Dow’s ascension to the top of the worldwide list of chemical producers comes partially as a result of their recent purchase of Union Carbide, whose merger with Dow was completed on February 6, 2001. In acquiring Union Carbide’s assets, Dow also assumed responsibility for Union Carbide’s liabilities. These liabilities include Union Carbide’s negligent role in the worst chemical spill in history. This is not my vision of sustainable.

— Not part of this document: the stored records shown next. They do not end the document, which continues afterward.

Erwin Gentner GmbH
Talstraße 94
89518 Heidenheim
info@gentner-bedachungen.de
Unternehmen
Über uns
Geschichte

“Sustainable development means implementing a process that integrates environmental, economic and social considerations into decision making. This reinforces the World Commission on Environment and Development’s conclusion that development should be sustainable for the benefit of current and future generations,” according to Environment Canada. Is “implementing a process” not government speak for not acting on climate change? Just think of Copenhagen.
“Sustainable development requires environmental health, economic prosperity and social equity.” Was the definition from Earth Council. We live in a world of a few wealthy countries such a Canada consuming most of the world’s resources while other countries starve, children are sold into slavery to make our cheap sweatshop produced running shoes, climate change is causing environmental disasters and new plagues wiping out populations …so do we fix this or remain status quo? Are we prepared to take less to give someone else more?

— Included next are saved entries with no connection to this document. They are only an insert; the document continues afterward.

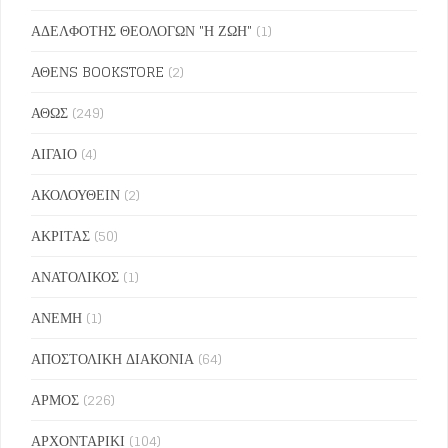
ΑΔΕΛΦΟΤΗΣ ΘΕΟΛΟΓΩΝ "Η ΖΩΗ"
(1)
ΑΘΕΝS BOOKSTORE
(2)
ΑΘΩΣ
(249)
ΑΙΓΑΙΟ
(4)
ΑΚΟΛΟΥΘΕΙΝ
(2)
ΑΚΡΙΤΑΣ
(50)
ΑΝΑΤΟΛΙΚΟΣ
(1)
ΑΝΕΜΗ
(1)
ΑΠΟΣΤΟΛΙΚΗ ΔΙΑΚΟΝΙΑ
(64)
ΑΡΜΟΣ
(226)
ΑΡΧΟΝΤΑΡΙΚΙ
(104)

“Sustainability is about creating the kind of world we want for ourselves, our neighbours, and future generations. It involves living our lives and making decisions as individuals, organizations and societies so that the quality of life available to future generations is equal to – or even exceeds – what we inherited from our ancestors” is the definition used by The Natural Steps.
Today, if I could reach out to a mother in Aids ravaged Africa, a mother  in India selling her child into sex slavery in order to feed her ever- expanding family and a woman waiting to hear if her child had been shot in one of the many war zones , would we have the same vision of what is sustainable? What happens if the world I want for myself and neighbours is not what they want for themselves? What about the non-human life on this planet?

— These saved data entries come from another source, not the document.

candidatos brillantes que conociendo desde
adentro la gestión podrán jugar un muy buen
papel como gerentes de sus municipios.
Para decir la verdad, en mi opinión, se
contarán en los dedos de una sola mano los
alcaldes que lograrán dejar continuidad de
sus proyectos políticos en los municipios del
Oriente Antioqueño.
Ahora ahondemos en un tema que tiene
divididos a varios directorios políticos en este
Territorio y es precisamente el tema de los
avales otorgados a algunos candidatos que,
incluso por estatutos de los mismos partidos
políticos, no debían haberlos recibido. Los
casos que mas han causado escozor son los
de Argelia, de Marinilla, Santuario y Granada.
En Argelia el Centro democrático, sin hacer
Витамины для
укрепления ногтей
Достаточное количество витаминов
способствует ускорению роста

While walking on the beach my son commented on the rhythm of the wind and waves. The wind came in like a breath exhaling, while the waves went out like the earth inhaling.

Perhaps we must take time to sit on the beach and walk in the forest, commune with nature and really think about our world and all who live in it now and in the future. We must resist attaching words to actions that may not mean the same thing to everyone. Perhaps we need to not only step into another person’s or community’s shoes but their environmental footprint. Perhaps the question really should be about “how can we live in one world as one.”

Earth does not belong to us; we belong to earth.” Is a quote attributed to Chief Seattle in 1857.